C4 Pathway (Hatch and Slack Pathway)
- Occurs in plants like maize, sugarcane – plants adapted to dry tropical regions
- The leaves of C4 plants have Kranz anatomy. They have special large cells around their vascular bundles called bundle sheath cells. These cells form several layers around the vascular bundles and have large number of chloroplasts, thick walls impermeable to gaseous exchange, and lack intercellular spaces.
- First CO2 fixation product is a 4-carbon compound called oxaloacetic acid, but C3 cycle is used as the main biosynthetic phase.
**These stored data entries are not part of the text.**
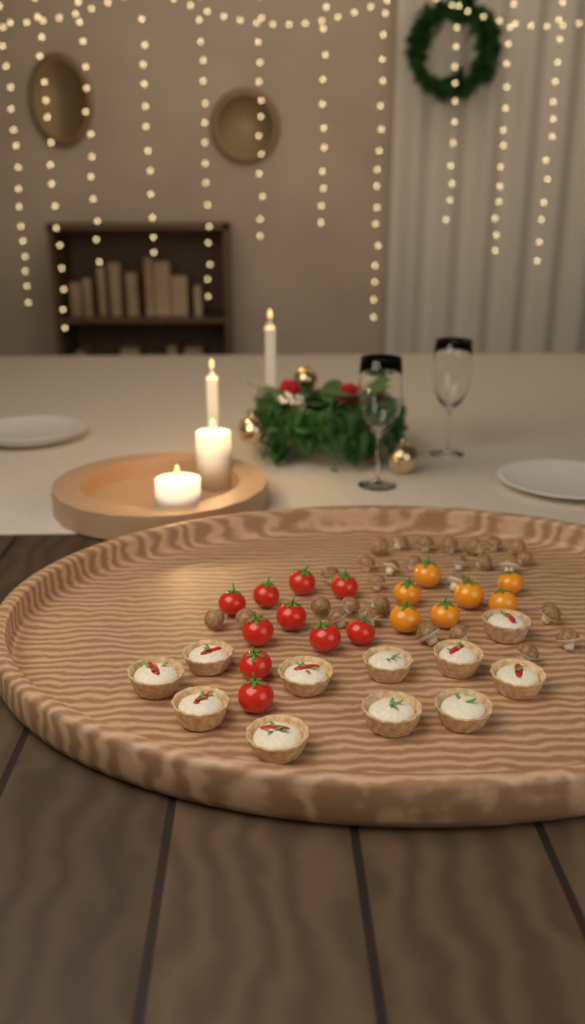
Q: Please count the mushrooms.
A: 29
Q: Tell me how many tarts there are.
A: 11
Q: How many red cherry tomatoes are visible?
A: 10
- Mesophyll cells: Occur in the C4 cycle
- Bundle Sheath Cells: Occur in the C3 cycle
- C4 plants can tolerate high temperature and high light intensity, show greater productivity of biomass, and lack photorespiration.
- Primary CO2 acceptor: Phosphoenol pyruvate (PEP) – a 3-carbon molecule
- PEPcase (PEP Carboxylase) fixes CO2 in the mesophyll cells. It forms the 4-carbon compound oxaloacetic acid (OAA), and then other 4-carbon compounds like malic acid and aspartic acid.
- These compounds are transported to the bundle sheath cells. There, C4 acid breaks down to form C3 acid and CO2 (released only in the bundle sheath cells, and enters the C3 cycle).
- C3 acid, so formed, is again transported to the mesophyll cells and regenerated back into PEP.
- C3 cycle cannot directly occur in the mesophyll cells of C4 plants because of the lack of the enzyme RuBisCO in these cells
- RuBisCO is found in abundance in the bundle sheath cells of C4 plants. They lack PEPcase.